▸ **SET TASK**
Extend the thread below about multibyte text in the Query Area, starting right after its final sentence.

Hope bug status turns to "In-progress" after 
one year and a half of hybernation. :)

Simply put, internationalize Query Area to fix 
the bug. What to do:
i) Support of MBCS in Query Area
MBCS(e.g. UTF-8,Shift-JIS) must be entered, 
displayed, and edited there.
ii) Front-end Processor
Allow front-end processor,such as MS IME, to
kick-in for MBCS input.

For MBCS handling, see source code of Resultset 
Area where these char set are properly handled.

Sam
[16 Feb 2009 10:43] Mike Lischke
This issue is just a cosmetic one, even though annoying. Even though I don't see the behavior described here with the given sample text I know that the syntax highlighter used in the editor does not support Unicode (one of the very few pieces in QB which does not). However since the editor does support Unicode, your query will be correctly sent to the server, only the display is irritating. This issue will be fixd in MySQL Workbench 5.2, where we will include the most important features of the QB.
[17 Feb 2009 16:20] Sam Fur
Mike, 

It's really good to hear that the bug is going to get fixed.
At the same time, it's sad to know that the bug-fix is made 
only on Workbench not on QB which is sidelined from the main
stream of MySQL product line-up. 

But for the correct bug fix, allow me to remind that the bug
is not just a cosmetic one but it DOES corrupt SQL statement.

Here's a reproduction of corrupting case.

Select address as 住所, unitprice as 地価 from lptbl
where address like '%世田谷%'
order by unitprice desc limit 10;

Above statement in the Query Area works although it looks 
cosmetically ugly. Some part of the statement is invisible.

Left-click on "from" on the top line. And press down-arrow key
to move cursor down to the bottom line.

Collected data entries
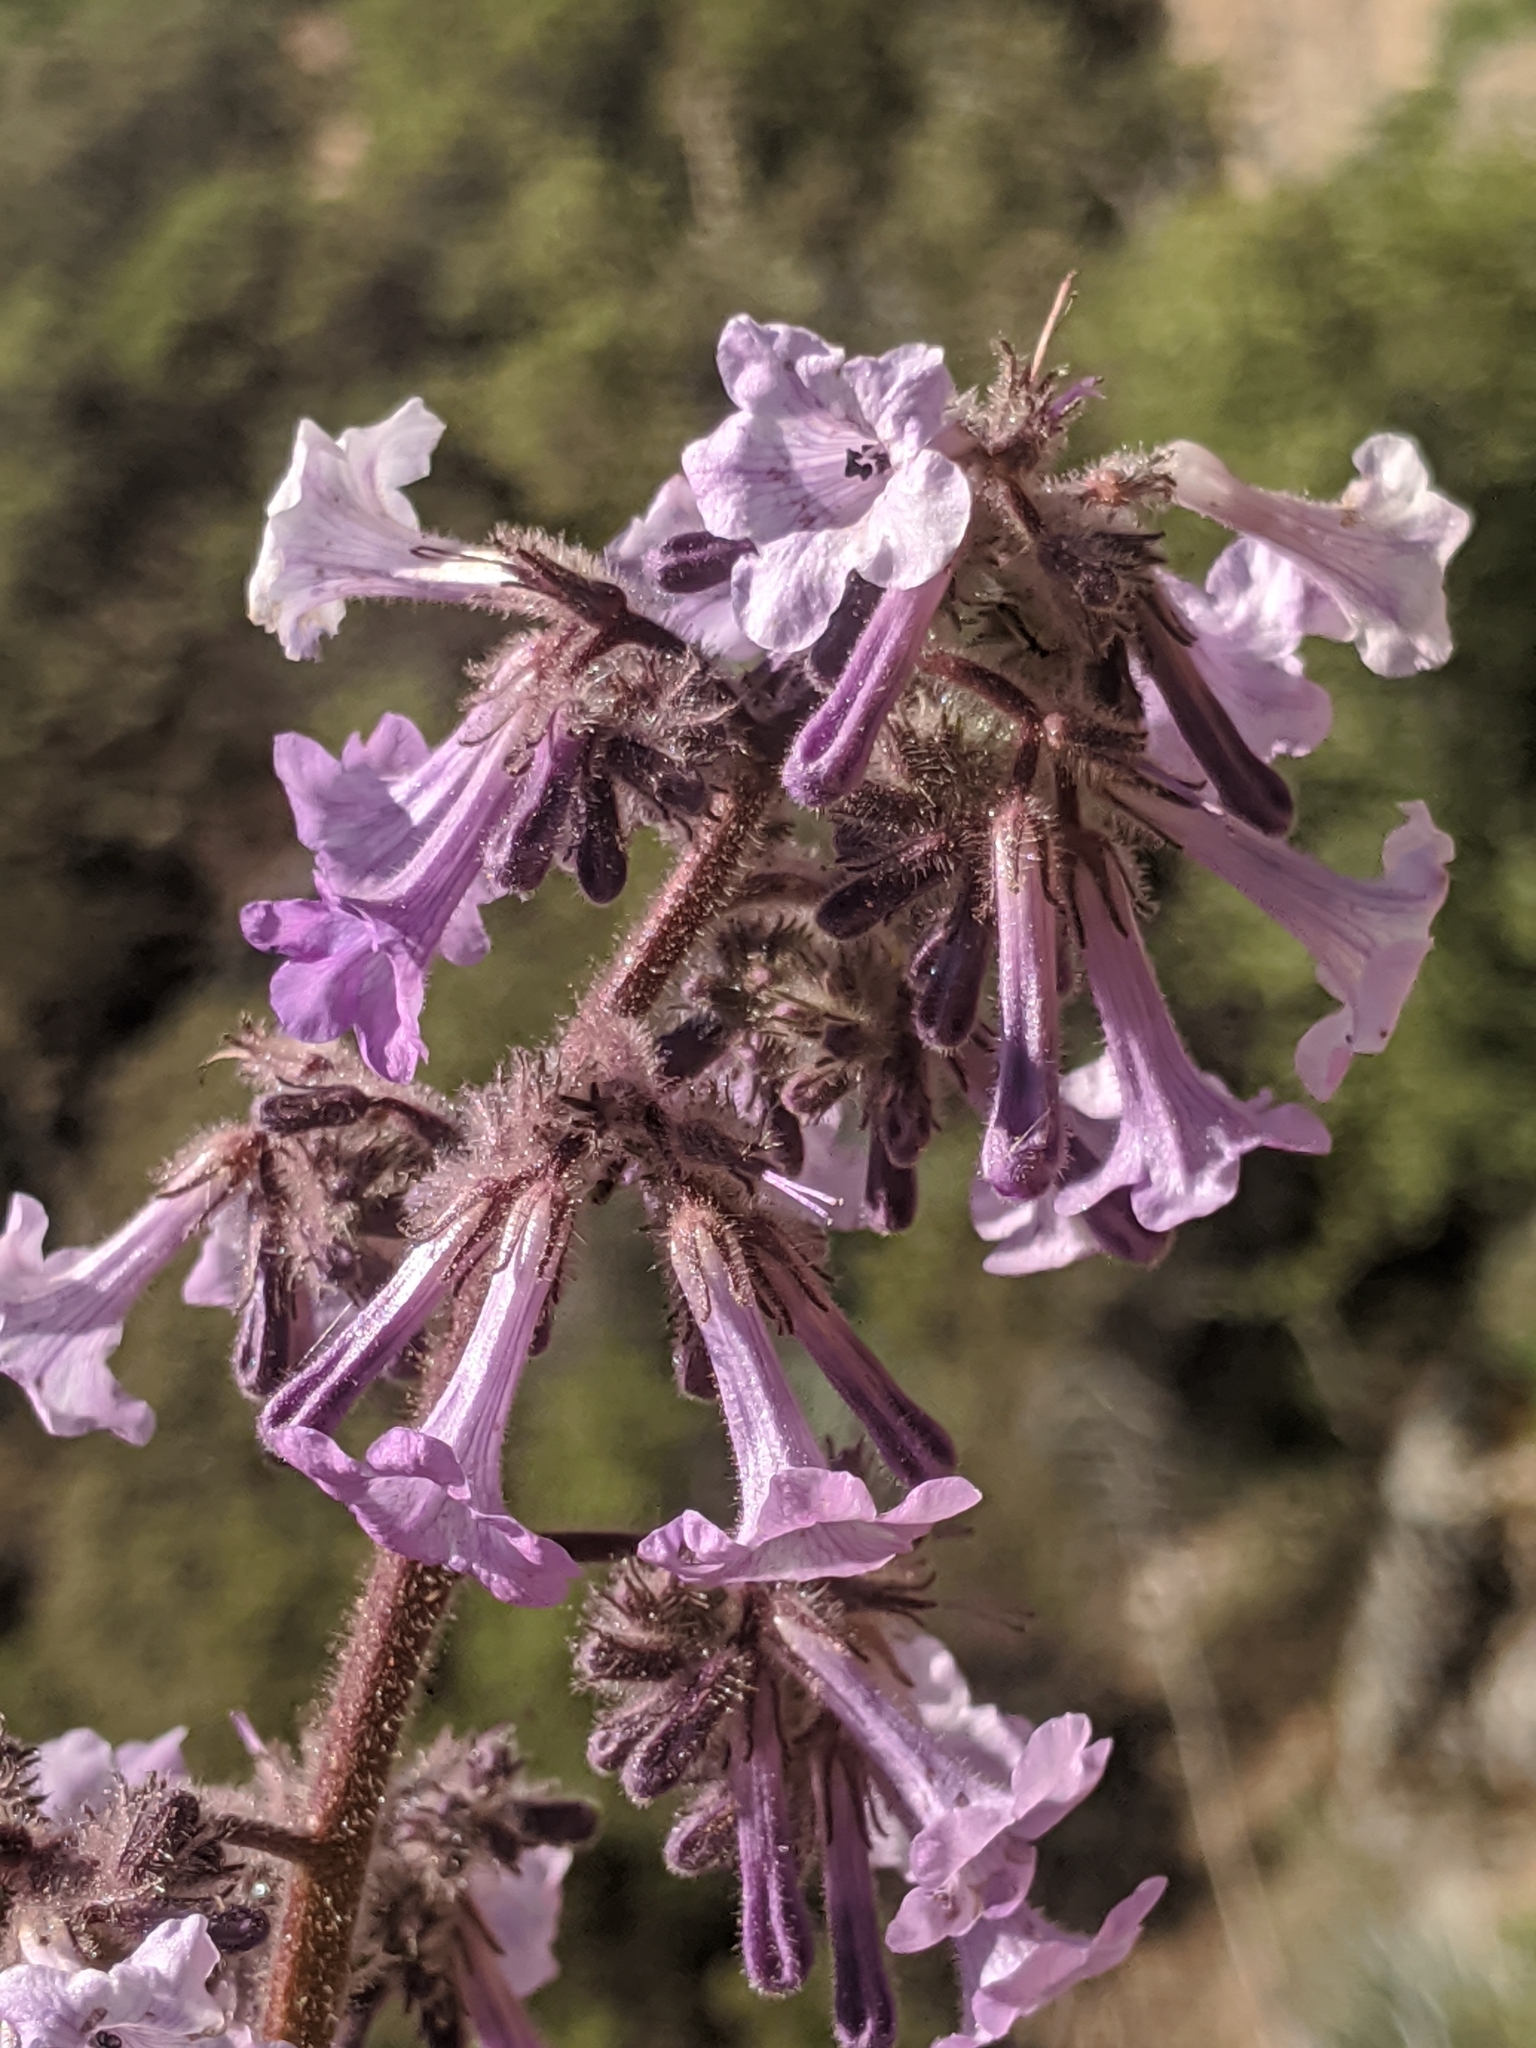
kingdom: Plantae
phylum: Tracheophyta
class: Magnoliopsida
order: Boraginales
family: Namaceae
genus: Turricula
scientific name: Turricula parryi
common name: Poodle-dog-bush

▸ **ANSWER TO THIS TASK**
The cursor is placed somewhere in "limit," not at the end of the
statement. 

Press left-arrow key further to place cursor on the right of
"unitprice." Repeat BS key to erase "unitprice." The cursor 
should be between "order by" and "desc." Enter alias 地価 there.

The alias is, however, placed in the wrong place. The last line 
should look like this:

order by  desc lim地価it 10;

Corruption is easily noticeable this time since it happened in the 
visible part of the statement. Corruption occurs sometimes in
the invisible part especially in the long SQL statement. Then 
there is no way to know what happend and where.

Running environments
Windows Vista 32bit Home Premium 
MS IME (Japanese)
QueryBrowser : Version 1.2.13

Sam
[20 Feb 2009 14:58] Mike Lischke
Hey Sam,

that should definitely not happen. Please try the latest version whether you still see this behavior. The syntax highlighter should not cut any text or such.
[20 Feb 2009 16:28] Sam Fur
Mike,

Your quick response is appreciated.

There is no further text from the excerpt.